C’est un concept fondamental et passionnant (lors qu’on aime ce genre de chose) mais paradoxalement rarement enseigné. Vous l’entendrez donc utilisé plus ou moins hors de propos par des imposteurs qui n’ont pas vraiment compris de quoi il s’agit mais veulent briller en société en impressionnant des néophytes.

Note : J’avais déjà écrit un article sur le sujet en 2020 pour expliquer de quoi il s’agit mais alors que je le relisais (pour ensuite le traduire en anglais) je me suis rendu compte qu’il était encore trop théorique et méritait une réécriture pour le rendre plus accessible. La voici…

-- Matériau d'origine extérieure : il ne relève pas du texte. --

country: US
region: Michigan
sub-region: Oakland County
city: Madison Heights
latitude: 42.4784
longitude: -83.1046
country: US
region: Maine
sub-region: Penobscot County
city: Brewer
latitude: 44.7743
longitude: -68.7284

Qu’est-ce qu’une information ?

Pour quantifier quelque chose, encore faut-il savoir de quoi il s’agit. Vous pourriez croire que la réponse est triviale mais elle mérite des précisions pour éviter l’erreur courante qui consiste confondre « information » et « donnée ».

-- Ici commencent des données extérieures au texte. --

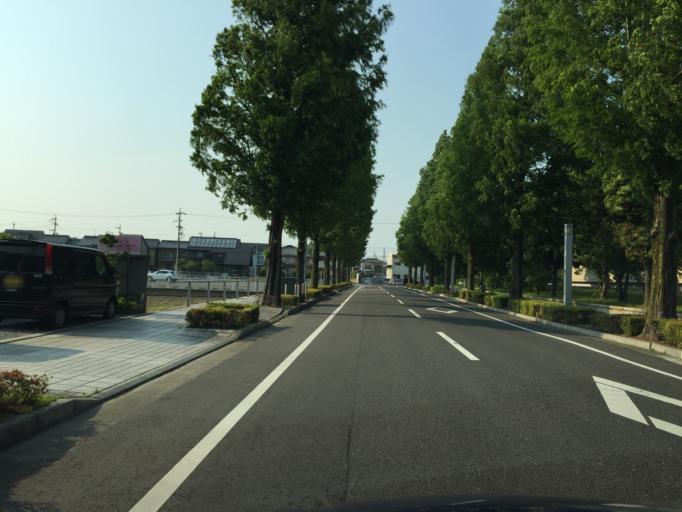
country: JP
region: Gifu
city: Ogaki
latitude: 35.3687
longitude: 136.6381
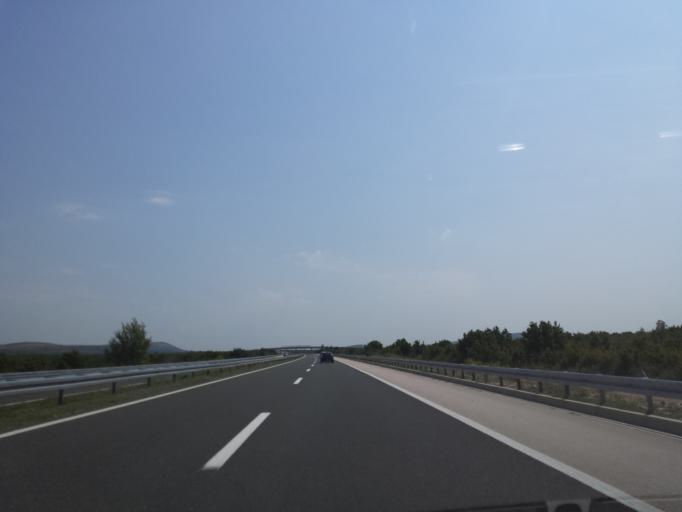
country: HR
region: Zadarska
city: Benkovac
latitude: 43.9667
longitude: 15.6539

Pour faire simple (car ce sujet mériterait un article à part entière), la nuance est au cœur du Guide du voyageur galactique. Mais comme je vous sens pressés, voici un résumé de cette parabole :

Pensée Profonde, le deuxième plus grand ordinateur de tous les temps, mit près de sept million et demi d’années de calculs intensifs pour finalement fournir la réponse ultime : « 42 ».

Face à l’incompréhension et la frustration générale du public, Pensée Profonde précisa que le problème était qu’ils n’avaient jamais vraiment bien saisi la question et qu’un deuxième ordinateur pourrait la fournir.

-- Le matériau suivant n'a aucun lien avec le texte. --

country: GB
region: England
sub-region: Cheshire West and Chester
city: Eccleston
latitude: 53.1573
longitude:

Après maintes péripéties, Arthur Dent finit par la découvrir : « Six fois neuf ? Quarante-deux. » ce qui résout ainsi la grande question sur la vie, l’Univers et le reste.

Ainsi, lorsque Pensée Profonde fourni la réponse « 42 », elle est évidement incompréhensible car sans contexte, on ne sait pas de quoi il s’agit (e.g. un département, une température, une mensuration…). Cette donnée ne nous informe pas le moins du monde.

Ce n’est qu’en retrouvant la question qu’Arthur Dent donne un sens à 42, qui est ici la solution d’une équation (x=6×9x = 6 \times 9). C’est dans cette relation à une question qu’une donnée devient une information.

Quantité intuitive d’information

Nous rentrerons dans les détails dans la suite mais pour l’instant, vous sentez déjà que toutes les réponses ne sont pas équivalentes et ne vous informent pas autant les unes que les autres. Certaines contiennent plus d’information que d’autres.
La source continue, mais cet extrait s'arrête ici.